WHAT YOU ARE ASKED TO DO: Look through the material below and copy exactly the lines from the line with "(at 123.25 92.2))" to the line with "(at 123.25 130.3))", those two lines included.

[DATA SUPPLIED Boundary: Start]

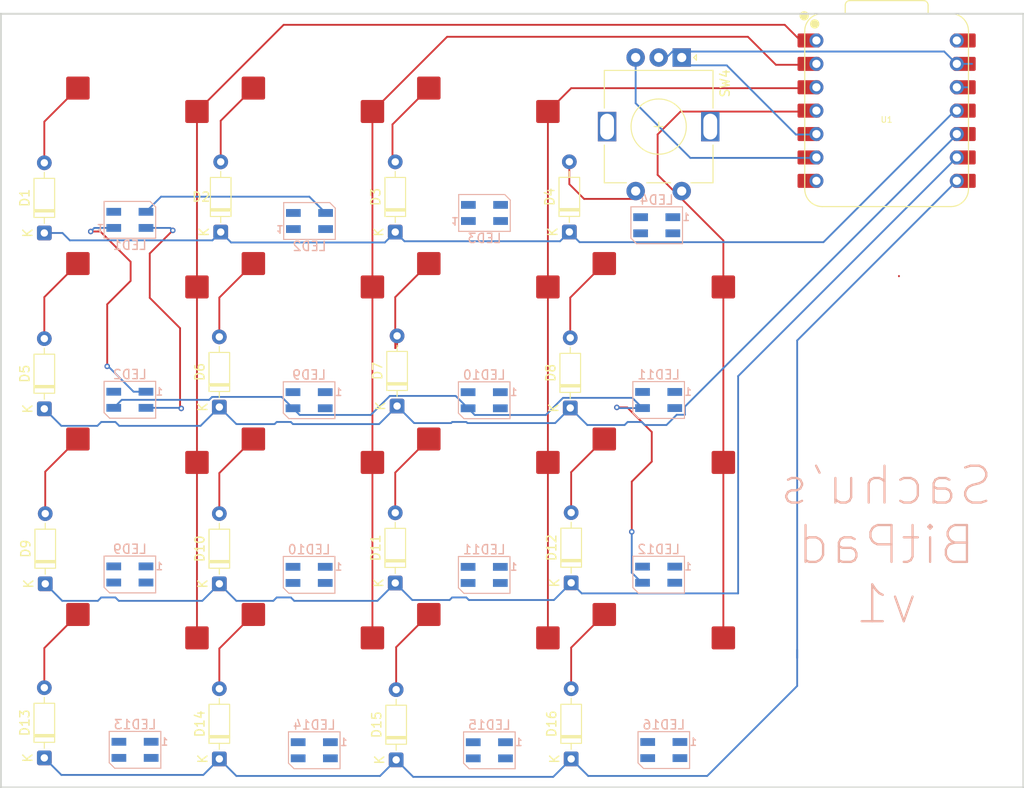
<source format=kicad_pcb>
(kicad_pcb
	(version 20241229)
	(generator "pcbnew")
	(generator_version "9.0")
	(general
		(thickness 1.6)
		(legacy_teardrops no)
	)
	(paper "A4")
	(layers
		(0 "F.Cu" signal)
		(2 "B.Cu" signal)
		(9 "F.Adhes" user "F.Adhesive")
		(11 "B.Adhes" user "B.Adhesive")
		(13 "F.Paste" user)
		(15 "B.Paste" user)
		(5 "F.SilkS" user "F.Silkscreen")
		(7 "B.SilkS" user "B.Silkscreen")
		(1 "F.Mask" user)
		(3 "B.Mask" user)
		(17 "Dwgs.User" user "User.Drawings")
		(19 "Cmts.User" user "User.Comments")
		(21 "Eco1.User" user "User.Eco1")
		(23 "Eco2.User" user "User.Eco2")
		(25 "Edge.Cuts" user)
		(27 "Margin" user)
		(31 "F.CrtYd" user "F.Courtyard")
		(29 "B.CrtYd" user "B.Courtyard")
		(35 "F.Fab" user)
		(33 "B.Fab" user)
		(39 "User.1" user)
		(41 "User.2" user)
		(43 "User.3" user)
		(45 "User.4" user)
	)
	(setup
		(pad_to_mask_clearance 0)
		(allow_soldermask_bridges_in_footprints no)
		(tenting front back)
		(pcbplotparams
			(layerselection 0x00000000_00000000_55555555_5755f5ff)
			(plot_on_all_layers_selection 0x00000000_00000000_00000000_00000000)
			(disableapertmacros no)
			(usegerberextensions no)
			(usegerberattributes yes)
			(usegerberadvancedattributes yes)
			(creategerberjobfile yes)
			(dashed_line_dash_ratio 12.000000)
			(dashed_line_gap_ratio 3.000000)
			(svgprecision 4)
			(plotframeref no)
			(mode 1)
			(useauxorigin no)
			(hpglpennumber 1)
			(hpglpenspeed 20)
			(hpglpendiameter 15.000000)
			(pdf_front_fp_property_popups yes)
			(pdf_back_fp_property_popups yes)
			(pdf_metadata yes)
			(pdf_single_document no)
			(dxfpolygonmode yes)
			(dxfimperialunits yes)
			(dxfusepcbnewfont yes)
			(psnegative no)
			(psa4output no)
			(plot_black_and_white yes)
			(sketchpadsonfab no)
			(plotpadnumbers no)
			(hidednponfab no)
			(sketchdnponfab yes)
			(crossoutdnponfab yes)
			(subtractmaskfromsilk no)
			(outputformat 1)
			(mirror no)
			(drillshape 1)
			(scaleselection 1)
			(outputdirectory "")
		)
	)
	(net 0 "")
	(net 1 "+5V")
	(net 2 "Net-(D1-A)")
	(net 3 "GND")
	(net 4 "row1")
	(net 5 "Net-(D2-A)")
	(net 6 "Net-(D3-A)")
	(net 7 "Net-(D4-A)")
	(net 8 "row2")
	(net 9 "Net-(D6-A)")
	(net 10 "Net-(D7-A)")
	(net 11 "Net-(D8-A)")
	(net 12 "Net-(D9-A)")
	(net 13 "row3")
	(net 14 "Net-(D10-A)")
	(net 15 "Net-(D11-A)")
	(net 16 "row4")
	(net 17 "Net-(D13-A)")
	(net 18 "Net-(D14-A)")
	(net 19 "Net-(D15-A)")
	(net 20 "Net-(D5-A)")
	(net 21 "col1")
	(net 22 "col2")
	(net 23 "col3")
	(net 24 "Net-(D12-A)")
	(net 25 "rotaryA")
	(net 26 "rotaryB")
	(net 27 "Net-(D16-A)")
	(net 28 "col4")
	(net 29 "+3.3V")
	(net 30 "led")
	(net 31 "Net-(LED1-DIN)")
	(net 32 "Net-(LED1-DOUT)")
	(net 33 "Net-(LED2-DOUT)")
	(net 34 "Net-(LED5-DIN)")
	(net 35 "Net-(LED6-DIN)")
	(net 36 "Net-(LED7-DIN)")
	(net 37 "Net-(LED13-DOUT)")
	(net 38 "Net-(LED10-DIN)")
	(net 39 "Net-(LED10-DOUT)")
	(net 40 "Net-(LED11-DOUT)")
	(footprint "Diode_THT:D_DO-35_SOD27_P7.62mm_Horizontal" (layer "F.Cu") (at 132.8125 83.7 90))
	(footprint "MX_Hotswap:MX-Hotswap-1U" (layer "F.Cu") (at 142.3 92.2))
	(footprint "MX_Hotswap:MX-Hotswap-1U" (layer "F.Cu") (at 161.35 111.25))
	(footprint "Diode_THT:D_DO-35_SOD27_P7.62mm_Horizontal" (layer "F.Cu") (at 151.9125 140.9 90))
	(footprint "MX_Hotswap:MX-Hotswap-1U" (layer "F.Cu") (at 104.2 73.15))
	(footprint "MX_Hotswap:MX-Hotswap-1U" (layer "F.Cu") (at 161.35 92.2))
	(footprint "Diode_THT:D_DO-35_SOD27_P7.62mm_Horizontal" (layer "F.Cu") (at 94.7125 83.8 90))
	(footprint "Diode_THT:D_DO-35_SOD27_P7.62mm_Horizontal" (layer "F.Cu") (at 113.7125 102.7 90))
	(footprint "MX_Hotswap:MX-Hotswap-1U" (layer "F.Cu") (at 123.25 73.15))
	(footprint "OPL:XIAO-RP2040-DIP" (layer "F.Cu") (at 186.16 70.52))
	(footprint "MX_Hotswap:MX-Hotswap-1U" (layer "F.Cu") (at 123.25 111.25))
	(footprint "MX_Hotswap:MX-Hotswap-1U" (layer "F.Cu") (at 123.25 92.2))
	(footprint "Diode_THT:D_DO-35_SOD27_P7.62mm_Horizontal" (layer "F.Cu") (at 132.9125 141 90))
	(footprint "Diode_THT:D_DO-35_SOD27_P7.62mm_Horizontal" (layer "F.Cu") (at 113.8625 83.7 90))
	(footprint "MX_Hotswap:MX-Hotswap-1U" (layer "F.Cu") (at 123.25 130.3))
	(footprint "MX_Hotswap:MX-Hotswap-1U" (layer "F.Cu") (at 142.3 130.3))
	(footprint "Diode_THT:D_DO-35_SOD27_P7.62mm_Horizontal" (layer "F.Cu") (at 151.9125 121.78 90))
	(footprint "Rotary_Encoder:RotaryEncoder_Alps_EC11E-Switch_Vertical_H20mm" (layer "F.Cu") (at 163.9125 64.75 -90))
	(footprint "Diode_THT:D_DO-35_SOD27_P7.62mm_Horizontal" (layer "F.Cu") (at 94.7125 140.79 90))
	(footprint "Diode_THT:D_DO-35_SOD27_P7.62mm_Horizontal" (layer "F.Cu") (at 94.8125 121.89 90))
	(footprint "Diode_THT:D_DO-35_SOD27_P7.62mm_Horizontal" (layer "F.Cu") (at 113.7125 121.89 90))
	(footprint "Diode_THT:D_DO-35_SOD27_P7.62mm_Horizontal" (layer "F.Cu") (at 132.8125 121.8 90))
	(footprint "MX_Hotswap:MX-Hotswap-1U" (layer "F.Cu") (at 142.3 73.15))
	(footprint "MX_Hotswap:MX-Hotswap-1U" (layer "F.Cu") (at 142.3 111.25))
	(footprint "Diode_THT:D_DO-35_SOD27_P7.62mm_Horizontal" (layer "F.Cu") (at 94.7125 102.89 90))
	(footprint "Diode_THT:D_DO-35_SOD27_P7.62mm_Horizontal" (layer "F.Cu") (at 113.7125 140.9 90))
	(footprint "Diode_THT:D_DO-35_SOD27_P7.62mm_Horizontal" (layer "F.Cu") (at 151.8125 102.8 90))
	(footprint "Diode_THT:D_DO-35_SOD27_P7.62mm_Horizontal" (layer "F.Cu") (at 151.7125 83.69 90))
	(footprint "MX_Hotswap:MX-Hotswap-1U" (layer "F.Cu") (at 104.2 130.3))
	(footprint "MX_Hotswap:MX-Hotswap-1U"
		(layer "F.Cu")
		(uuid "d607e824-e15e-4f67-bc0b-943d868c7755")
		(at 104.2 111.25)
		(property "Reference" "SW9"
			(at 0 3.175 0)
			(layer "F.Fab")
			(uuid "5edbb179-19dc-4b0d-b580-4a4b231ce56d")
			(effects
				(font
					(size 0.8 0.8)
					(thickness 0.15)
				)
			)
		)
		(property "Value" "MX_SWITCH"
			(at 0 -7.9375 0)
			(layer "Dwgs.User")
			(uuid "c12958e2-1cb1-41e8-b3e6-a209992d2150")
			(effects
				(font
					(size 0.8 0.8)
					(thickness 0.15)
				)
			)
		)
		(property "Datasheet" "~"
			(at 0 0 0)
			(unlocked yes)
			(layer "B.Fab")
			(hide yes)
			(uuid "341e74ad-df50-4a5b-bc22-ad667d1f1e22")
			(effects
				(font
					(size 1.27 1.27)
					(thickness 0.15)
				)
				(justify mirror)
			)
		)
		(property "Description" "Push button switch, generic, two pins"
			(at 0 0 0)
			(unlocked yes)
			(layer "B.Fab")
			(hide yes)
			(uuid "b611297e-0f8b-41fb-b43c-364972d2b729")
			(effects
				(font
					(size 1.27 1.27)
					(thickness 0.15)
				)
				(justify mirror)
			)
		)
		(path "/e2a79210-9d1d-445b-99b1-e733d8b7f1c1")
		(sheetname "/")
		(sheetfile "pcb.kicad_sch")
		(attr smd)
		(fp_line
			(start -9.525 9.525)
			(end -9.525 -9.525)
			(stroke
				(width 0.15)
				(type solid)
			)
			(layer "Dwgs.User")
			(uuid "9ab40d06-ec6a-4331-add4-74a1812315e0")
		)
		(fp_line
			(start -7 -7)
			(end -5 -7)
			(stroke
				(width 0.15)
				(type solid)
			)
			(layer "Dwgs.User")
			(uuid "52700a2c-f6fd-47a1-9149-d4163aed835f")
		)
		(fp_line
			(start -7 -5)
			(end -7 -7)
			(stroke
				(width 0.15)
				(type solid)
			)
			(layer "Dwgs.User")
			(uuid "7e55851a-9704-4cfa-84c1-9f42cdc44959")
		)
		(fp_line
			(start -7 5)
			(end -7 7)
			(stroke
				(width 0.15)
				(type solid)
			)
			(layer "Dwgs.User")
			(uuid "6a997285-c379-458b-8544-df5559f39e05")
		)
		(fp_line
			(start -7 7)
			(end -5 7)
			(stroke
				(width 0.15)
				(type solid)
			)
			(layer "Dwgs.User")
			(uuid "c9d72fcc-ce19-4567-9c94-557986372517")
		)
		(fp_line
			(start 5 7)
			(end 7 7)
			(stroke
				(width 0.15)
				(type solid)
			)
			(layer "Dwgs.User")
			(uuid "e2730e1a-1187-4f59-8fbb-c4c104f75ea5")
		)
		(fp_line
			(start 7 -7)
			(end 5 -7)
			(stroke
				(width 0.15)
				(type solid)
			)
			(layer "Dwgs.User")
			(uuid "e48082ee-f21e-4b47-9d40-0687ab147b80")
		)
		(fp_line
			(start 7 -5)
			(end 7 -7)
			(stroke
				(width 0.15)
				(type solid)
			)
			(layer "Dwgs.User")
			(uuid "6e4385ec-f64e-4f57-ad9a-9cbdfdc144ad")
		)
		(fp_line
			(start 7 7)
			(end 7 5)
			(stroke
				(width 0.15)
				(type solid)
			)
			(layer "Dwgs.User")
			(uuid "b31b43d0-a182-4f86-acc8-333d23b34043")
		)
		(fp_line
			(start 9.525 -9.525)
			(end -9.525 -9.525)
			(stroke
				(width 0.15)
				(type solid)
			)
			(layer "Dwgs.User")
			(uuid "9e4d6923-b5e8-485c-903d-641bf2228df3")
		)
		(fp_line
			(start 9.525 9.525)
			(end -9.525 9.525)
			(stroke
				(width 0.15)
				(type solid)
			)
			(layer "Dwgs.User")
			(uuid "735bfbad-447c-4b74-ae2c-83cac8d8a9a8")
		)
		(fp_line
			(start 9.525 9.525)
			(end 9.525 -9.525)
			(stroke
				(width 0.15)
				(type solid)
			)
			(layer "Dwgs.User")
			(uuid "ca8e4aba-7954-4142-9fc5-4727226ddf99")
		)
		(fp_line
			(start -7.2 -6.4)
			(end -5.3 -6.4)
			(stroke
				(width 0.127)
				(type solid)
			)
			(layer "F.CrtYd")
			(uuid "2c57b938-7a4c-4c7a-8c28-2d6efb77420f")
		)
		(fp_line
			(start -7.2 -3.75)
			(end -7.2 -6.4)
			(stroke
				(width 0.127)
				(type solid)
			)
			(layer "F.CrtYd")
			(uuid "7caf9fa7-26c7-4d86-a728-3d0292bd6051")
		)
		(fp_line
			(start -5.3 -6.4)
			(end -5.3 -7)
			(stroke
				(width 0.127)
				(type solid)
			)
			(layer "F.CrtYd")
			(uuid "fe4a0fd1-2e88-42b3-86c3-14a76a3b64b8")
		)
		(fp_line
			(start -5.3 -3.75)
			(end -7.2 -3.75)
			(stroke
				(width 0.127)
				(type solid)
			)
			(layer "F.CrtYd")
			(uuid "4df6c6ce-1ce4-4f4d-af67-fcb49342ff68")
		)
		(fp_line
			(start -5.3 -3.75)
			(end -5.3 -2.6)
			(stroke
				(width 0.127)
				(type solid)
			)
			(layer "F.CrtYd")
			(uuid "9d0347aa-8d4a-47b1-be0b-31706f6ade04")
		)
		(fp_line
			(start -5.3 -2.6)
			(end 0.4 -2.6)
			(stroke
				(width 0.127)
				(type solid)
			)
			(layer "F.CrtYd")
			(uuid "54157179-d400-4314-a51d-8fe67d63c34d")
		)
		(fp_line
			(start 2.4 -0.6)
			(end 6.5 -0.6)
			(stroke
				(width 0.127)
				(type solid)
			)
			(layer "F.CrtYd")
			(uuid "60638d2d-37d8-4a65-9123-28c689b43cfc")
		)
		(fp_line
			(start 4 -7)
			(end -5.3 -7)
			(stroke
				(width 0.127)
				(type solid)
			)
			(layer "F.CrtYd")
			(uuid "cb3f64c4-e6a8-4865-bf4e-9ded80cc6981")
		)
		(fp_line
			(start 6.5 -3.875)
			(end 6.5 -4.5)
			(stroke
				(width 0.127)
				(type solid)
			)
			(layer "F.CrtYd")
			(uuid "0987d18b-c685-4aba-a8a9-c99791d4dcf8")
		)
		(fp_line
			(start 6.5 -1.2)
			(end 6.5 -0.6)
			(stroke
				(width 0.127)
				(type solid)
			)
			(layer "F.CrtYd")
			(uuid "7d32e934-354e-4bbd-b6d5-e4824fabaa4a")
		)
		(fp_line
			(start 6.5 -1.2)
			(end 8.45 -1.2)
			(stroke
				(width 0.127)
				(type solid)
			)
			(layer "F.CrtYd")
			(uuid "11ba1504-f88c-443d-9dd5-5bfe044ac74e")
		)
		(fp_line
			(start 8.45 -3.875)
			(end 6.5 -3.875)
			(stroke
				(width 0.127)
				(type solid)
			)
			(layer "F.CrtYd")
			(uuid "4ce4405c-0560-4244-9c3f-41ed5afd3af8")
		)
		(fp_line
			(start 8.45 -1.2)
			(end 8.45 -3.875)
			(stroke
				(width 0.127)
				(type solid)
			)
			(layer "F.CrtYd")
			(uuid "5aa5f3d1-5fb0-4152-b07a-256839a488b2")
		)
		(fp_arc
			(start 0.4 -2.6)
			(mid 1.814214 -2.014214)
			(end 2.4 -0.6)
			(stroke
				(width 0.127)
				(type solid)
			)
			(layer "F.CrtYd")
			(uuid "8f54a903-82e1-43a9-8b9d-c6b082b0f505")
		)
		(fp_arc
			(start 4 -7)
			(mid 5.767767 -6.267767)
			(end 6.5 -4.5)
			(stroke
				(width 0.127)
				(type solid)
			)
			(layer "F.CrtYd")
			(uuid "c254481b-7c34-4ae2-bd38-77dc688d217d")
		)
		(pad "" np_thru_hole circle
			(at -5.08 0 311.901)
			(size 1.7018 1.7018)
			(drill 1.7018)
			(layers "*.Cu" "*.Mask")
			(uuid "b06d3a
... [144559 chars truncated]
</source>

[DATA SUPPLIED Boundary: End]

WRITTEN SOLUTION:
	(footprint "MX_Hotswap:MX-Hotswap-1U" (layer "F.Cu") (at 123.25 92.2))
	(footprint "Diode_THT:D_DO-35_SOD27_P7.62mm_Horizontal" (layer "F.Cu") (at 132.9125 141 90))
	(footprint "Diode_THT:D_DO-35_SOD27_P7.62mm_Horizontal" (layer "F.Cu") (at 113.8625 83.7 90))
	(footprint "MX_Hotswap:MX-Hotswap-1U" (layer "F.Cu") (at 123.25 130.3))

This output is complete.